Skazany na 6 lat za pobicie znajomego

0
1234
zdjęcie Arch.2013-08-05-glogowska-policja-złodziej@Glogow-01

Na 6 lat więzienia Sąd Okręgowy w Legnicy skazał 32-letniego Mariusza W., który we wrześniu 2014 r. śmiertelnie pobił mężczyznę. Sprawca skatował swojego znajomego, bo ten rzekomo źle wyrażał się o jego matce. Prokurator domagał się 9 lat pozbawienia wolności, ale odstąpił od apelacji po zapoznaniu się z uzasadnieniem wyroku.

Do zdarzenia doszło we wrześniu ubiegłego roku na ul. Krochmalnej w Głogowie. Mariusz W. pił z kolegami alkohol w mieszkaniu jednego z nich. W czasie spotkania znajomy powiedział mu, że mieszkający nieopodal 63-latek obraził jego matkę. Zdenerwowany tą informacją poszedł do mężczyzny i brutalnie go pobił. Przestał kopać i bić, dopiero, kiedy 63-latek osunął się na podłogę.

Kiedy Mariusz W. poszedł do domu, w mieszkaniu pobitego pojawił się zaniepokojony znajomy. Na miejsce wezwano pogotowie, ale mężczyzna mimo reanimacji zmarł.

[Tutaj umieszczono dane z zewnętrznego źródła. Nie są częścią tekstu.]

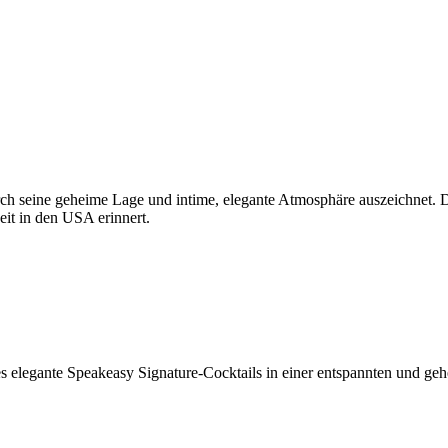
urch seine geheime Lage und intime, elegante Atmosphäre auszeichnet. 
zeit in den USA erinnert.
s elegante Speakeasy Signature-Cocktails in einer entspannten und ge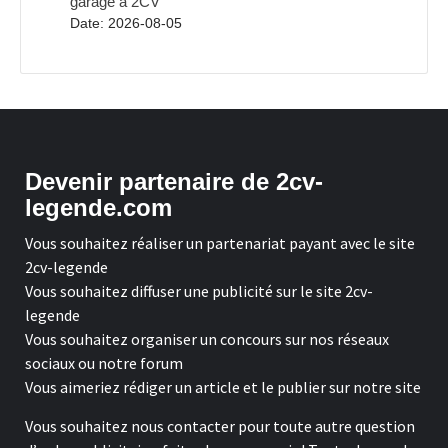
garage à 2CV
Date: 2026-08-05
Devenir partenaire de 2cv-
legende.com
Vous souhaitez réaliser un partenariat payant avec le site
2cv-legende
Vous souhaitez diffuser une publicité sur le site 2cv-
legende
Vous souhaitez organiser un concours sur nos réseaux
sociaux ou notre forum
Vous aimeriez rédiger un article et le publier sur notre site
Vous souhaitez nous contacter pour toute autre question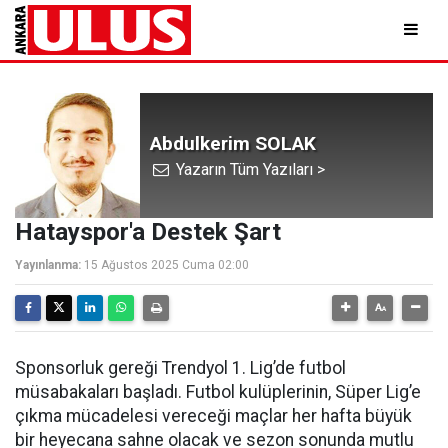
Abdulkerim SOLAK
Yazarın Tüm Yazıları >
Hatayspor'a Destek Şart
Yayınlanma:
15 Ağustos 2025 Cuma 02:00
Sponsorluk gereği Trendyol 1. Lig’de futbol
müsabakaları başladı. Futbol kulüplerinin, Süper Lig’e
çıkma mücadelesi vereceği maçlar her hafta büyük
bir heyecana sahne olacak ve sezon sonunda mutlu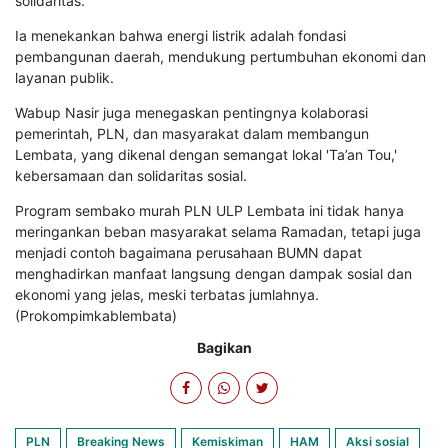
solidaritas.
Ia menekankan bahwa energi listrik adalah fondasi
pembangunan daerah, mendukung pertumbuhan ekonomi dan
layanan publik.
Wabup Nasir juga menegaskan pentingnya kolaborasi
pemerintah, PLN, dan masyarakat dalam membangun
Lembata, yang dikenal dengan semangat lokal 'Ta’an Tou,'
kebersamaan dan solidaritas sosial.
Program sembako murah PLN ULP Lembata ini tidak hanya
meringankan beban masyarakat selama Ramadan, tetapi juga
menjadi contoh bagaimana perusahaan BUMN dapat
menghadirkan manfaat langsung dengan dampak sosial dan
ekonomi yang jelas, meski terbatas jumlahnya.
(Prokompimkablembata)
Bagikan
PLN
Breaking News
Kemiskiman
HAM
Aksi sosial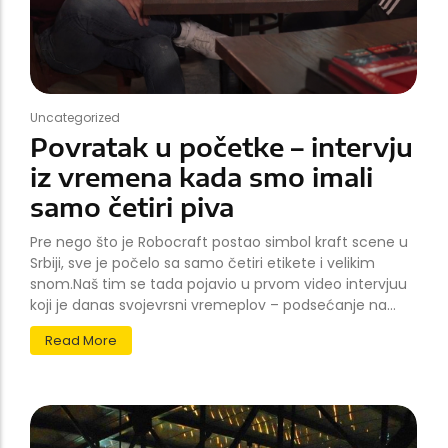
Uncategorized
Povratak u početke – intervju
iz vremena kada smo imali
samo četiri piva
Pre nego što je Robocraft postao simbol kraft scene u
Srbiji, sve je počelo sa samo četiri etikete i velikim
snom.Naš tim se tada pojavio u prvom video intervjuu
koji je danas svojevrsni vremeplov – podsećanje na...
Read More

Biegły medyk sądowy stwierdził, iż pokrzywdzony doznał obrażeń ciała m.in. w postaci rany tłuczonej głowy w okolicy potylicznej, rozległego krwiaka lewego oczodołu, deformacji nosa, licznych złamań żeber po stronie prawej z zapadnięciem się klatki piersiowej. Obrażenia te skutkowały powstaniem krwiaka sródmózgowego i pęknięcia śledziony. Bezpośrednią przyczyną zgonu pokrzywdzonego był krwotok wewnętrzny powstały na skutek pęknięcia żyły zwrotnej trzustki – informuje rzecznik Prokuratury Rejonowej w Legnicy Liliana Łukasiewicz.

Mariusz W. po zatrzymaniu przyznał się do popełnienia przestępstwa. Został oskarżony o spowodowanie u pokrzywdzonego ciężkich obrażeń ciała skutkujących śmiercią.

Mariusz W.  był wcześniej karany m.in. za przestępstwa przeciw mieniu oraz jazdę rowerem po pijanemu. Za śmiertelne pobicie groziła mu kara od 2 do 12 lat więzienia.

7 października Sąd Okręgowy w Legnicy skazał go na 6 lat pozbawienia wolności. Prokurator wnioskował o karę 9 lat więzienia.

Na początku listopada br. po zapoznaniu się z argumentacją składu orzekającego zwracającego m.in. uwagę na postawę skazanego w toku postępowania, przyznanie się do winy i wyrażenie szczerej skruchy, prokurator ocenił, iż kara w orzeczonym wymiarze będzie miała dostateczny walor wychowawczy i spełni swoją rolę zarówno w zakresie prewencji szczególnej, jak i ogólnej. Dlatego też odstąpiono od wywiedzenia apelacji uznając zapadły wyrok za słuszny – wyjaśnia Liliana Łukasiewicz.